Thought partnership helps UWKC find the most impactful solutions possible, Erlandson adds. “The smart, innovative individuals and teams of Microsoft advise us and contribute to the very fabric of the United Way of King County.” Members of executive leadership serve on boards and annual community campaigns, thousands of Microsoft employees turn out for volunteering events, and fresh ideas born of this longstanding collaboration enable the nonprofit do even more good.

Erlandson points to the UWKC annual tax preparation initiative that helps people needing support in filing their returns, which Microsoft volunteers helped spearhead about 20 years ago. Every year, as many as 25,000 households turn to the program, get peace of mind, and sometimes learn they are due life-changing tax refunds. “This project can be transformational for a family, and these volunteers make that happen,” Erlandson says.

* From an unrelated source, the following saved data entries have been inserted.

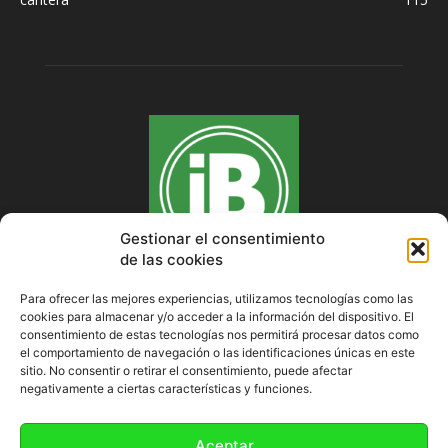
Gestionar el consentimiento
de las cookies
Para ofrecer las mejores experiencias, utilizamos tecnologías como las
cookies para almacenar y/o acceder a la información del dispositivo. El
SOBRE NOSOTROS
consentimiento de estas tecnologías nos permitirá procesar datos como
el comportamiento de navegación o las identificaciones únicas en este
sitio. No consentir o retirar el consentimiento, puede afectar
negativamente a ciertas características y funciones.
SÍGUENOS
Aceptar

A volunteer doing taxes on a laptop.

Scaling impact

“We’re seen as a leader as well as an incubator for innovation,” Erlandson says of UWKC, one of roughly 1,100 local United Way organizations worldwide. “That’s baked into our partnership with Microsoft, too.” For instance, UWKC piloted a Microsoft-supported program to connect community college students to resources such as food and housing assistance, so they could afford to stay enrolled. Students who got help from these benefits navigators were 25 percent more likely to graduate. Since then, UWKC has expanded the program, now called Bridge to Finish Benefits Hub, to ten community colleges around the region. In part because of UWKC’s advocacy, all public Washington colleges and universities will employ a benefits navigator. UWKC is working on systematizing Bridge to Finish so higher education institutions can easily adopt it.

The program is one more example of UWKC’s commitment to individual impact as well as systemic change. "We’ve seen that this program stabilizes students so they can graduate. Then they have careers and the earning potential that can change the course of their lives,” Erlandson says.

Long-term partnerships like the one with Microsoft make this kind of progress possible, he adds. “We all want a wonderful place to live, work, and play, and that requires all of us to have a personal stake in making that happen. There is a culture of generosity instilled in Microsoft, and that has changed the very fabric of this region.”